All of this is worsened by the loss of the national identity card, which is the key to unlock almost all the services in Pakistan including banking, healthcare, voting, welfare, and even get a mobile SIM. During 2022, many thousands of Sindh households have lost their cards to floodwater, along with everything else. Nadra’s response included setting an extension for the expiration dates of cards soon to expire, as well as sending mobile registration units to disaster areas. It did not provide an emergency procedure for those whose cards had been physically destroyed. A flood survivor is unable to establish land ownership, cannot open a bank account, cannot vote, and in the wake of 2022, an estimated 10% to 15% of those impacted in some areas were unable to cast their votes in subsequent elections for just this reason.
There is, of course, the people of the state that it hardly knows — the people living in katcchi abadis, whose presence is hardly visible in the formal records of housing, land titles, or disaster planning maps. Some of the over 400 kacchi abadis remain unregularised.

“If you’re not in the data, you’re not in the plan.” This thought that should fret any planner, is one that Pakistan’s disaster architecture has yet to take into account. It is also noteworthy that some of the worst flooding in Karachi comes after the city’s own encroachments on stormwater drains, such as parking lots, offices, legislator hostels, that the area’s informal residents are now accused of blocking up.

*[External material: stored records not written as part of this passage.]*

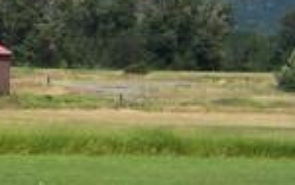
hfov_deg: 9.2
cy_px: -67
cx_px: -439
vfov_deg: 6.4
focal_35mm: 203
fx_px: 1633
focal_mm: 5.85
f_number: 2.8
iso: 64
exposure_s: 1/1000
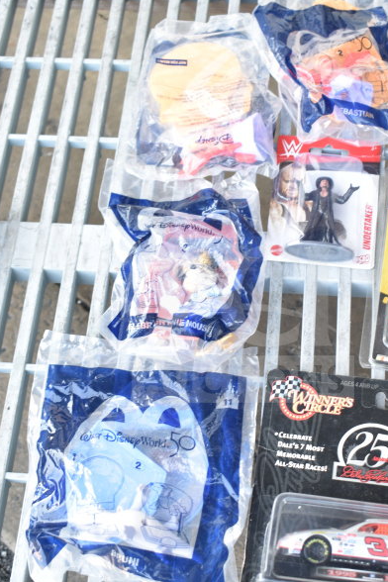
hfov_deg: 24.1
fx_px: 905
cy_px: 324
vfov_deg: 35.6
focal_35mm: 56
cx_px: 242
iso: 280
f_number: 4
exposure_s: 1/40
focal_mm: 24
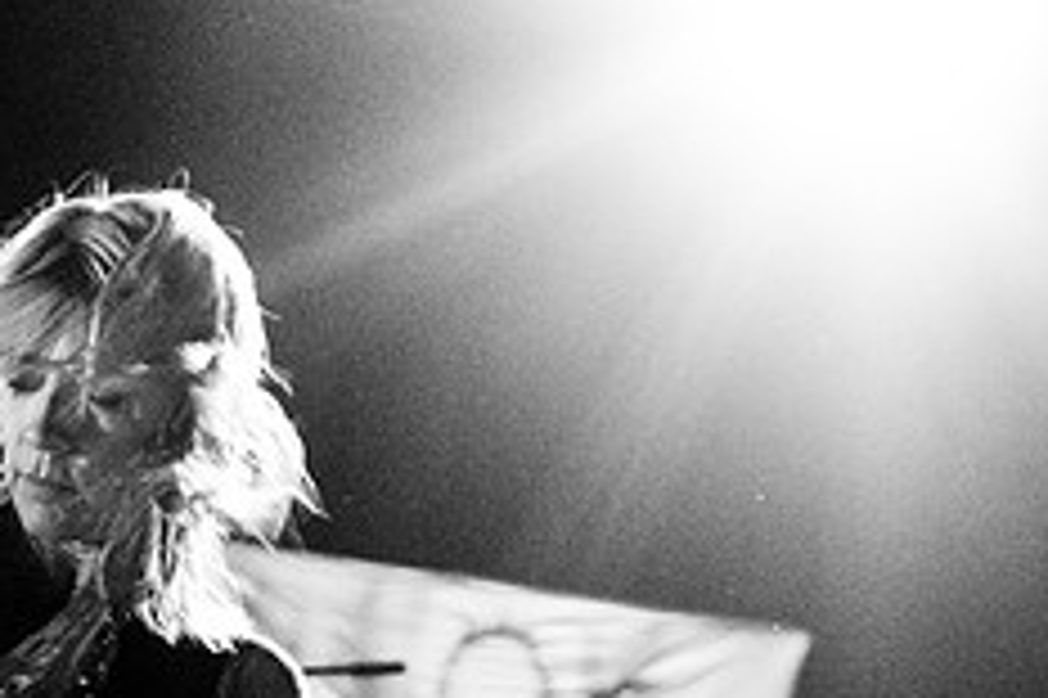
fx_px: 3258
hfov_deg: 18.1
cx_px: 202
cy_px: 826
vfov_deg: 12.0
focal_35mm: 112
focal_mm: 30
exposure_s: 1/100
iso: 1000
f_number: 1.8
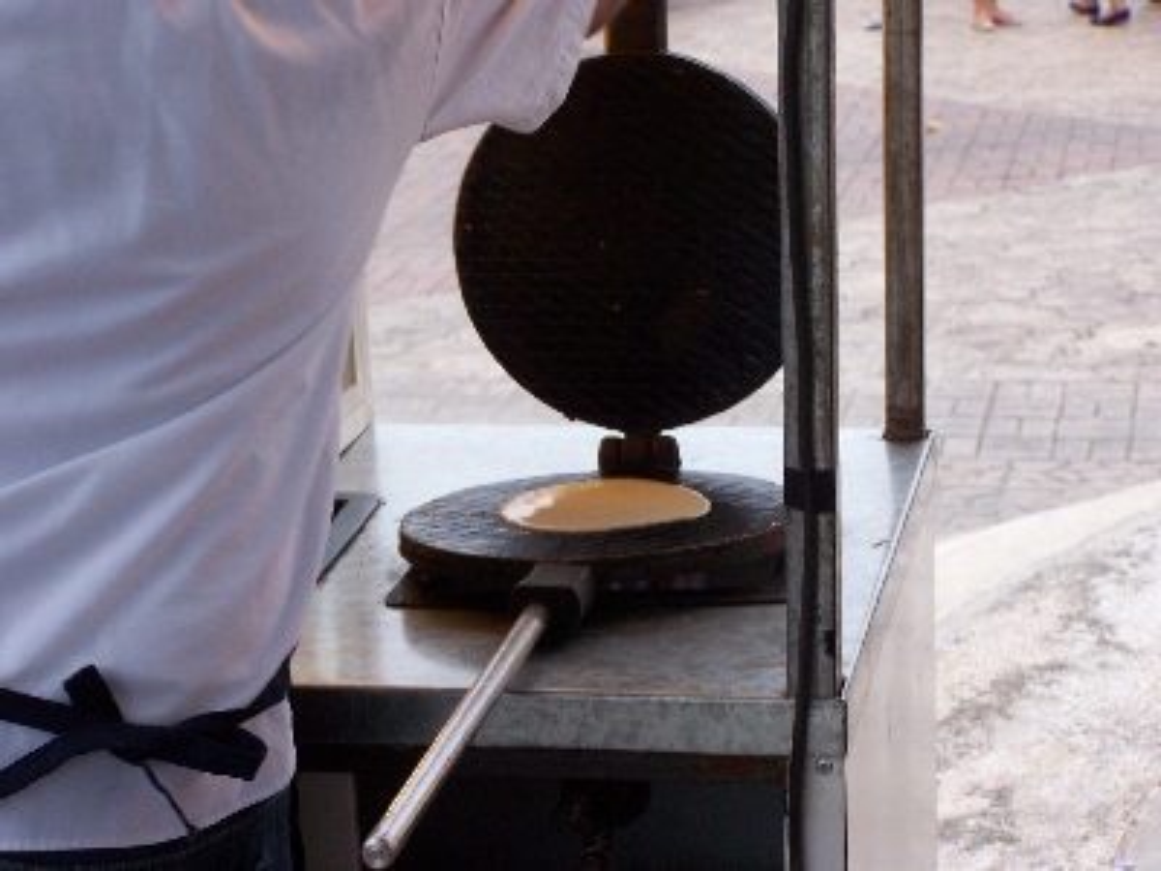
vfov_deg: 15.7
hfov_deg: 20.9
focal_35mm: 94
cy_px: 436
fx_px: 3153
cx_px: 580
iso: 140
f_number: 3.2
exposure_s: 1/50
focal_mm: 15.6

Because after the “emergency” phase, tracking effectively ends. The number of internally displaced people in Sindh is not 350,000, but 240,000, according to the International Organisation for Migration’s Displacement Tracking Matrix, which monitors donor timelines, not Pakistani institutions with a mandate to continue keeping a watch. The NDMA’s historical reporting has been on rebuilding roads and buildings, and not on where people went or if they reach home and if it’s liveable. When recovery money does come in, it does not really concern itself with spatial planning whatsoever: following the 2010 floods, the government’s plans for limiting rebuilding in flood-prone riverbanks were never implemented, and in 2022, the same areas flooded again.

Digital reform has been attempted and it has failed to be sufficient. Despite a new, transparency-focused Digital Flood Dashboard launched after 2022, the Auditor General found that 102 people had received 42,000 tents in Sanghar and Dadu districts. It is a familiar scenario that flood-induced aid fraud strikes after the floods and earthquake-induced aid fraud strikes after the earthquake. The dashboard approach is not a substitute for an independent body with actual authority to monitor the distribution in real time.

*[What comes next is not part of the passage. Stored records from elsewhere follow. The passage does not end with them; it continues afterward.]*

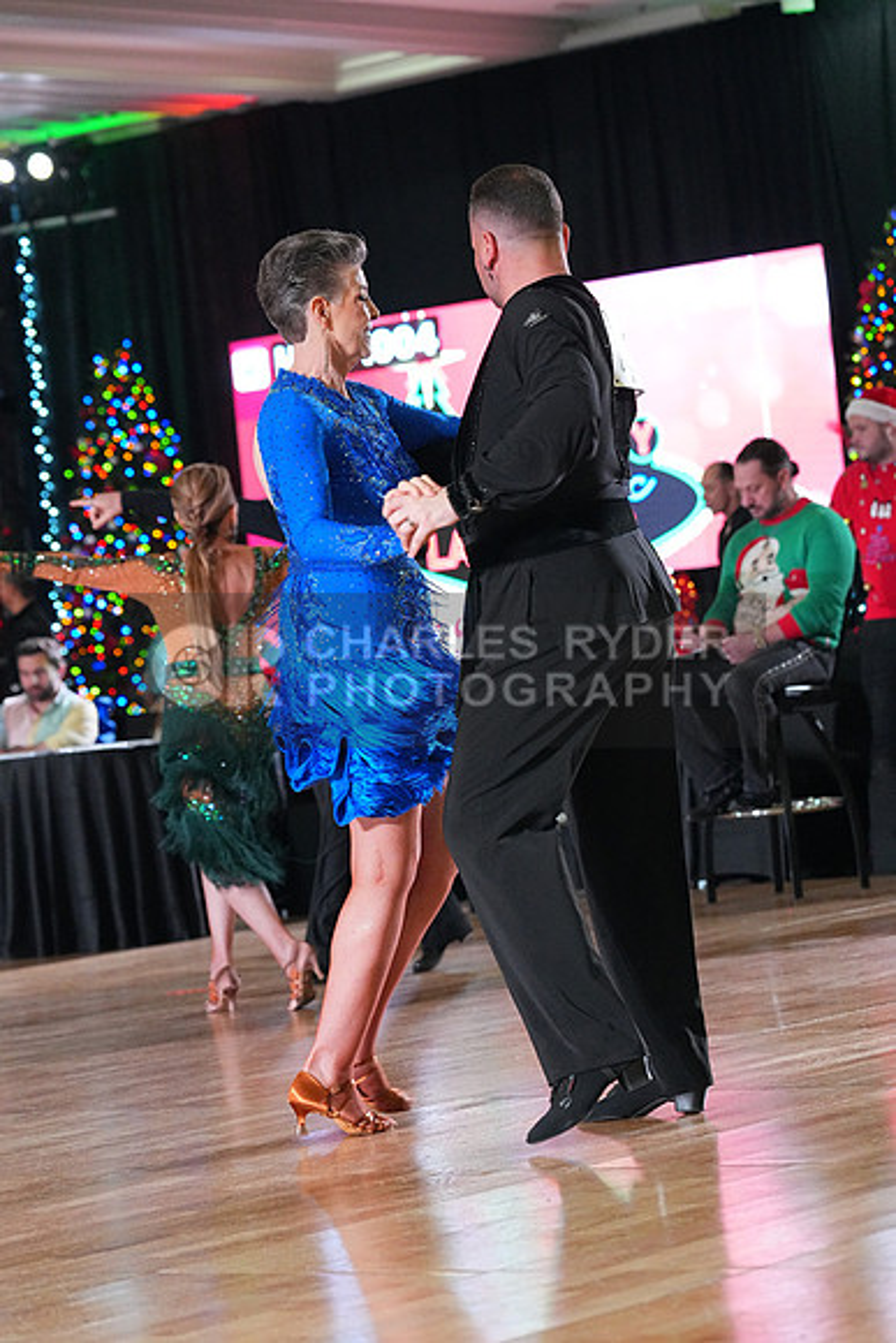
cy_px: 672
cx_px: 448
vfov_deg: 17.1
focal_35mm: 120
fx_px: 4477
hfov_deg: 11.4
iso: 8000
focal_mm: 120
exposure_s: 1/400
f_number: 5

At the end of the day, Pakistan is missing compassion and capacity at the right moment, which has been evident time and again. What it lacks is memory — a permanent, pre-positioned system that can identify whom it is affecting, based on some other criterion than pre-existing poverty, verify them down to the village level, withstand changes in government, and continuously monitor them after the cameras and the dashboards have left. Until then, we’re sure we will see the same picture as we did every flood season in that relief camp in Sindh — families displaced and endlessly striving to survive.